Por Ernesto Campos
“Pertence ao Estado defender e promover o bem comum da sociedade civil.”
Catecismo da Igreja Católica, n.º 1927
Bastará citar a definição operatória de bem comum que a Encíclica Mater et Magistra, de S. João XXIII, propõe para nos guiar na reflexão sobre o “exercício das liberdades naturais indispensáveis à realização da vocação humana”, agora limitadas por força da pandemia. O bem comum é “o conjunto de todas as condições de vida social que consintam e favoreçam o desenvolvimento integral da personalidade humana”, diz a encíclica. Trata-se, portanto, de uma tarefa a prosseguir em favor do desenvolvimento de que todos e cada um participam.
Num tempo de políticas mesquinhas, de acordos que sobrepõem interesses eleitorais imediatos a princípios civilizacionais, importa lembrar que no pensamento humanista e cristão o relacionamento social e político está incontornavelmente sujeito aos valores éticos, de que o bem comum é, também, expressão, pois que aponta à própria perfeição como meta a atingir e utopia motivadora.
É na comunidade política que se encontra a realização mais completa do bem comum de cada povo. Cabe-lhe, pois, “harmonizar com justiça os diversos interesses sectoriais. A correta conciliação dos bens particulares de grupos e de indivíduos é uma das funções mais delicadas de poder político. Além disso, não se há de olvidar que, no Estado democrático – no qual as decisões são geralmente tomadas pela maioria dos representantes da vontade popular -, aqueles que têm responsabilidade de governo estão obrigados a interpretar o bem comum do seu país.”, lê-se no número 169 do Compêndio da Doutrina Social da Igreja, que, aqui, vimos seguindo.
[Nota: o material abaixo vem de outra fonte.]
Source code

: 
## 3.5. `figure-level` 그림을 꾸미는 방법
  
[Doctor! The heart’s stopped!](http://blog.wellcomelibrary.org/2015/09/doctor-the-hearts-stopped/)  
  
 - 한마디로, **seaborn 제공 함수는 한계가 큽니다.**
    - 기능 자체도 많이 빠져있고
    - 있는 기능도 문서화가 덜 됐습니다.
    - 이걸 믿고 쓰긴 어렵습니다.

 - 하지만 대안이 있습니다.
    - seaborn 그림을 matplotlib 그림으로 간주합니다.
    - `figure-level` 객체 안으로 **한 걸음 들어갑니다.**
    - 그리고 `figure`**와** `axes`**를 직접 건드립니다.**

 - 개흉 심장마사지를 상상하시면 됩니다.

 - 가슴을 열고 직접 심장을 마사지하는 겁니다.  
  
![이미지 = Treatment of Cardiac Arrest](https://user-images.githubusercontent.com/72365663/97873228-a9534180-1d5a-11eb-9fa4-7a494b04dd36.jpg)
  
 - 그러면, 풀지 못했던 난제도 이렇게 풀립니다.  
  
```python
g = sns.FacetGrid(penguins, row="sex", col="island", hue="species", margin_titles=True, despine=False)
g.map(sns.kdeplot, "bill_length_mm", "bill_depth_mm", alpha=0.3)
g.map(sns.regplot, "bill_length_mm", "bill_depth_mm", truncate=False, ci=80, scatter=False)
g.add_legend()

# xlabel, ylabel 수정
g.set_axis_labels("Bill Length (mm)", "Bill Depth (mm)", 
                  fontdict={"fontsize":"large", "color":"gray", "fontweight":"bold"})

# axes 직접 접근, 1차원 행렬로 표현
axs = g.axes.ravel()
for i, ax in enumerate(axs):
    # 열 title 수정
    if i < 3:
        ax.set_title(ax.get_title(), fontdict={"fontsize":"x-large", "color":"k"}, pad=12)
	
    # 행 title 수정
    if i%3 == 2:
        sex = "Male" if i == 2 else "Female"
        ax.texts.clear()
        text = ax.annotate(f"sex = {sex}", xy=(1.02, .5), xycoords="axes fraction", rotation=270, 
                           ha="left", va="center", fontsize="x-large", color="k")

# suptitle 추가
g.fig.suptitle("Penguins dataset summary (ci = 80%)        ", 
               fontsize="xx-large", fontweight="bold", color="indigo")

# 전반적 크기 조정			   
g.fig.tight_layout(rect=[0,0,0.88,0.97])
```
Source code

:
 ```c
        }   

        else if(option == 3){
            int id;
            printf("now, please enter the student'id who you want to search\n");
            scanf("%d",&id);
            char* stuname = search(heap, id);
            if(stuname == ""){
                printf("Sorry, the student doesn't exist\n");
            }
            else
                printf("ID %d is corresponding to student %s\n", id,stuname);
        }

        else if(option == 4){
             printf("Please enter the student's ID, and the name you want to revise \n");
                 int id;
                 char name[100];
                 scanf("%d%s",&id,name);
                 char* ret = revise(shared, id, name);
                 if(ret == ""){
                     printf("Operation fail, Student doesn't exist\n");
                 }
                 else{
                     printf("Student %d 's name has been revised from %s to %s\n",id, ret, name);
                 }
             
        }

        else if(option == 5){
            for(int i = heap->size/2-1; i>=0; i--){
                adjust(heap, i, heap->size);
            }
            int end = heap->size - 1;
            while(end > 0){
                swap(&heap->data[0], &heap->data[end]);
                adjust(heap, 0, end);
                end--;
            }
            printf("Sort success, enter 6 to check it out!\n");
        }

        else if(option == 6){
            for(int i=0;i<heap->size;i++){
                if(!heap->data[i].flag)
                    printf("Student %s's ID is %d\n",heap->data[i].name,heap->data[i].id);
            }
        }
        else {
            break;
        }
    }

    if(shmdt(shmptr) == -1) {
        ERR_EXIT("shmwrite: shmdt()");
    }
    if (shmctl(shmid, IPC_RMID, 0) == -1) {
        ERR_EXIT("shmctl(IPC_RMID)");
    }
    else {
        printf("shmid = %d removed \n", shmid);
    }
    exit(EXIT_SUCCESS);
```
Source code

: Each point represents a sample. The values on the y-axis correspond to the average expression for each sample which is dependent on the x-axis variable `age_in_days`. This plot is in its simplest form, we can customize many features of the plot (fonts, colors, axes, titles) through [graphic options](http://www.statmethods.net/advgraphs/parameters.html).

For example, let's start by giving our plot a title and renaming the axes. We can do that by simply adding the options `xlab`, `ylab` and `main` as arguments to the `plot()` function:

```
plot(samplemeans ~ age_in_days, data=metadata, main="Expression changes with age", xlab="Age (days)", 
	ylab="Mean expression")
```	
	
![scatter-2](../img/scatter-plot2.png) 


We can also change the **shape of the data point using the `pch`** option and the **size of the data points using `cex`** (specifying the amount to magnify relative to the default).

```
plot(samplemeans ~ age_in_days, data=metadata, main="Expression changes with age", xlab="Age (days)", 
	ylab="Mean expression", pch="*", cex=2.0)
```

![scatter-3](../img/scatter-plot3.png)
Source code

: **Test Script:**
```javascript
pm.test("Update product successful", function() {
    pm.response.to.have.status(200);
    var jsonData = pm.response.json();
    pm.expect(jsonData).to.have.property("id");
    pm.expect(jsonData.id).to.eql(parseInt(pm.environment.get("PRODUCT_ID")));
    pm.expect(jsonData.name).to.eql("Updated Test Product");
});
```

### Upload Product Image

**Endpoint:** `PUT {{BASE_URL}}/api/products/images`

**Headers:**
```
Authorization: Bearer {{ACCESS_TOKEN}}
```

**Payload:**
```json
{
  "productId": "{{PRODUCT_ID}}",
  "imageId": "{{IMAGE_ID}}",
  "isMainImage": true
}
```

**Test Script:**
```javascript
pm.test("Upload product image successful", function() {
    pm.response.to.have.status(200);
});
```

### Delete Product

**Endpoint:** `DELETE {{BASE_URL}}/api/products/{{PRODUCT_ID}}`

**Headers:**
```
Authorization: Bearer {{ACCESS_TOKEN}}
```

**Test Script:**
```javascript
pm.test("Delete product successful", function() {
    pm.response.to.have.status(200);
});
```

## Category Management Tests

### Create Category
É sabido que este assunto tem dado lugar a alguma discrepância entre o setor público, por um lado, e o privado e social, por outro, na área da saúde. O Serviço Nacional de Saúde esgota-se para atender os casos da pandemia, deixando de lado outras doenças.
O Estado tem-se mostrado relutante em negociar com o setor social e privado uma parceria para evitar sujeitar-se, mesmo com risco de colapso, à imagem pública de estar com a forca na garganta; e relutante até na aceitação de instalações de retaguarda disponibilizadas por perticulares. Tal presunção de autossuficiência e incapacidade de harmonizar os diversos interesses não são forma de servir o bem comum. O Estado deve estar pronto a intervir sempre que for necessário, mediante compensação adequada, como disse o Presidente da República ao apresentar o estado de emergência. Os interesses privados, por seu turno, não podem esquecer o dever de solidariedade e o princípio do destino universal dos bens. É em nome deste princípio que a qualquer forma de posse privada tem de reconhecer-se a respetiva função social. E o Estado não esquecerá que a sociedade civil e o bem comum são a sua razão de ser.
Nas presentes circunstâncias, o critério da razoabilidade das medidas do estado de emergência será: 1.º serem limitadas no tempo e no espaço; 2.º serem uma verdadeira necessidade da saúde pública; 3.º serem proporcionadas e adequadas a tal necessidade e técnica e cientificamente fundamentadas; 4.º terem apoio político alargado.
A saúde pública não pode ser nem um negócio especulativo nem um capricho prepotente. E o bem comum é tanto o bem da comunidade, como a comunidade dos bens, incluindo a saúde.